The first line of code imports the pandas library and assigns it the alias 'pd'.
import pandas as pd
The next line of code selects the 'review_count' and 'categories' columns from the yelp_business dataframe. The [['review_count', 'categories']] syntax selects specific columns from the dataframe.
result = yelp_business[["review_count", "categories"]]
The set_index('review_count') function is used to set the 'review_count' column as the index of the dataframe. This will make it easier to manipulate the data later on.
result = result.set_index("review_count")
The apply(lambda x: x.str.split(';').explode()) function is used to split the values in the 'categories' column using the ';' separator. This splits the strings into lists of categories.
result = result.apply(lambda x: x.str.split(";").explode())
After exploding the data, the dataframe is reset with the reset_index() function. This restores the default index and converts the 'review_count' column from the index back into a regular column.
result = result.reset_index()
The groupby(['categories'])['review_count'].sum() function groups the data by the 'categories' column and calculates the sum of the 'review_count' column for each category.
result = result.groupby(["categories"])["review_count"].sum()
The to_frame('total_reviews') function converts the resulting series into a dataframe and gives the column a name 'total_reviews'.
result = result.to_frame("total_reviews")
Finally, the dataframe is sorted in descending order based on the 'total_reviews' column using the .sort_values('total_reviews', ascending=False) function.
result = result.sort_values("total_reviews", ascending=False)
Bringing It All Together
import pandas as pd

result = (
    yelp_business[["review_count", "categories"]]

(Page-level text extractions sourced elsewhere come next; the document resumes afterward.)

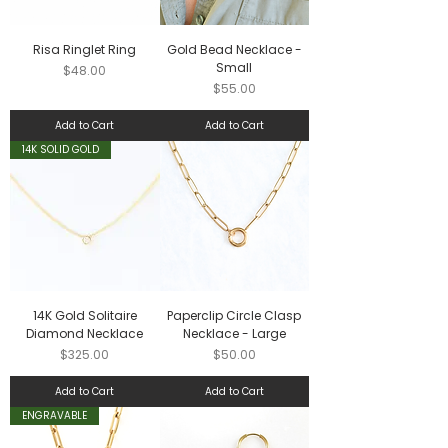
Risa Ringlet Ring
Gold Bead Necklace -
Small
Price
$48.00
Price
$55.00
Add to Cart
Add to Cart
14K SOLID GOLD
14K Gold Solitaire
Paperclip Circle Clasp
Diamond Necklace
Necklace - Large
Price
Price
$325.00
$50.00
Add to Cart
Add to Cart
ENGRAVABLE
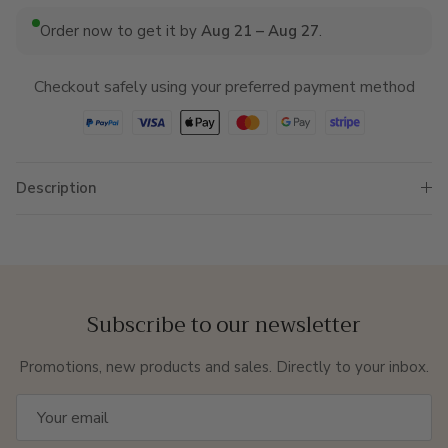
Order now to get it by
Aug 21 – Aug 27
.
Checkout safely using your preferred payment method
Description
Subscribe to our newsletter
Promotions, new products and sales. Directly to your inbox.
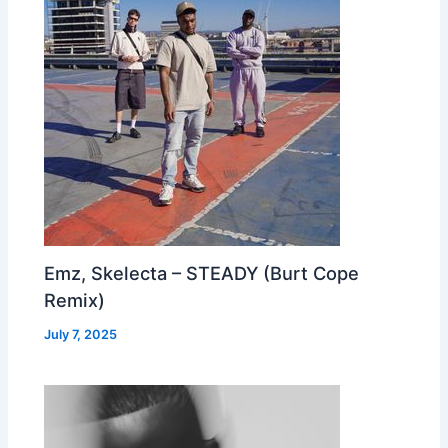
Emz, Skelecta – STEADY (Burt Cope
Remix)
July 7, 2025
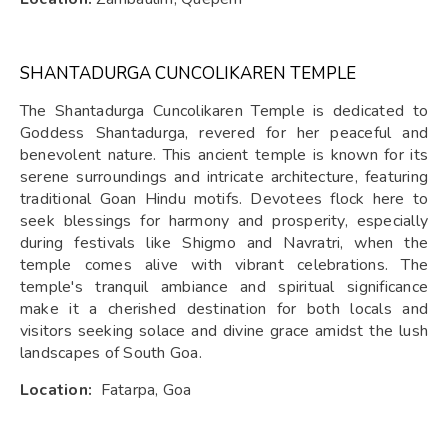
SHANTADURGA CUNCOLIKAREN TEMPLE
The Shantadurga Cuncolikaren Temple is dedicated to
Goddess Shantadurga, revered for her peaceful and
benevolent nature. This ancient temple is known for its
serene surroundings and intricate architecture, featuring
traditional Goan Hindu motifs. Devotees flock here to
seek blessings for harmony and prosperity, especially
during festivals like Shigmo and Navratri, when the
temple comes alive with vibrant celebrations. The
temple's tranquil ambiance and spiritual significance
make it a cherished destination for both locals and
visitors seeking solace and divine grace amidst the lush
landscapes of South Goa.
Location:
Fatarpa, Goa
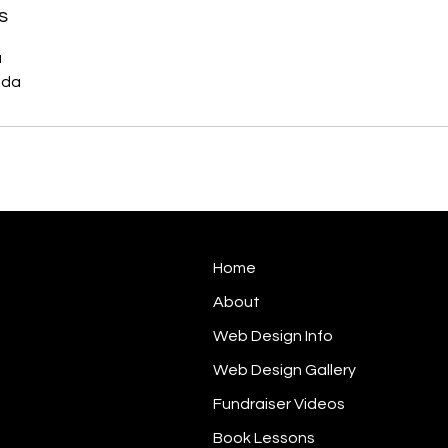
s
a
ada
Home
About
Web Design Info
Web Design Gallery
Fundraiser Videos
Book Lessons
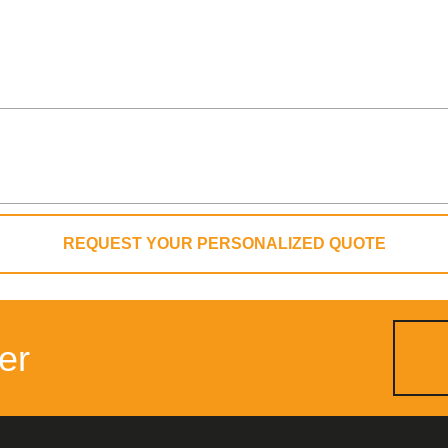
REQUEST YOUR PERSONALIZED QUOTE
er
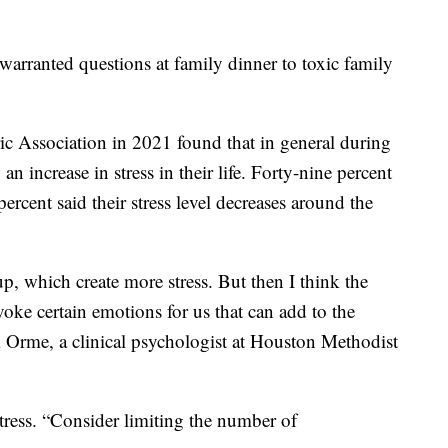
warranted questions at family dinner to toxic family
c Association in 2021 found that in general during
n increase in stress in their life. Forty-nine percent
percent said their stress level decreases around the
p, which create more stress. But then I think the
voke certain emotions for us that can add to the
m Orme, a clinical psychologist at Houston Methodist
tress. “Consider limiting the number of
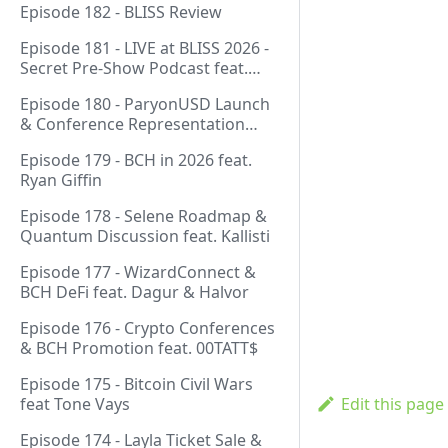
Episode 182 - BLISS Review
Episode 181 - LIVE at BLISS 2026 -
Secret Pre-Show Podcast feat.
Emergent Reasons, Leo, Ryan
Episode 180 - ParyonUSD Launch
& Conference Representation
feat. Mathieu Geukens
Episode 179 - BCH in 2026 feat.
Ryan Giffin
Episode 178 - Selene Roadmap &
Quantum Discussion feat. Kallisti
Episode 177 - WizardConnect &
BCH DeFi feat. Dagur & Halvor
Episode 176 - Crypto Conferences
& BCH Promotion feat. 00TATT$
Episode 175 - Bitcoin Civil Wars
feat Tone Vays
Edit this page
Episode 174 - Layla Ticket Sale &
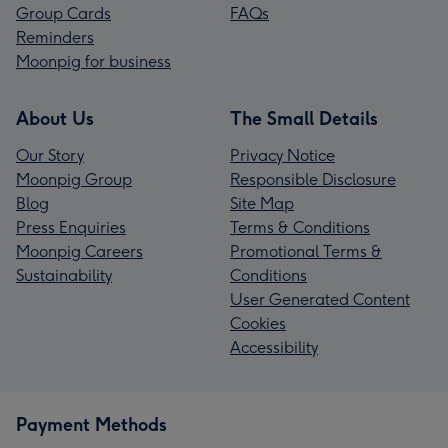
Group Cards
FAQs
Reminders
Moonpig for business
About Us
The Small Details
Our Story
Privacy Notice
Moonpig Group
Responsible Disclosure
Blog
Site Map
Press Enquiries
Terms & Conditions
Moonpig Careers
Promotional Terms &
Sustainability
Conditions
User Generated Content
Cookies
Accessibility
Payment Methods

    .set_index("review_count")
    .apply(lambda x: x.str.split(";").explode())
    .reset_index()
)
result = (
    result.groupby(["categories"])["review_count"]
    .sum()
    .to_frame("total_reviews")
    .reset_index()
    .sort_values("total_reviews", ascending=False)
)
The code imports the pandas library and assigns it the alias 'pd'. Then it selects the 'review_count' and 'categories' columns from the yelp_business dataframe. The code sets the 'review_count' column as the index, splits the values in the 'categories' column using the ';' separator, and explodes the data into separate rows. It then groups the data by category and calculates the sum of the review counts for each category. Finally, the dataframe is sorted in descending order based on the total reviews.

Conclusion
The code successfully finds the top business categories based on the total number of reviews by performing various operations using the pandas library. The resulting dataframe contains the category names along with the corresponding total number of reviews, ordered in descending order of the total reviews.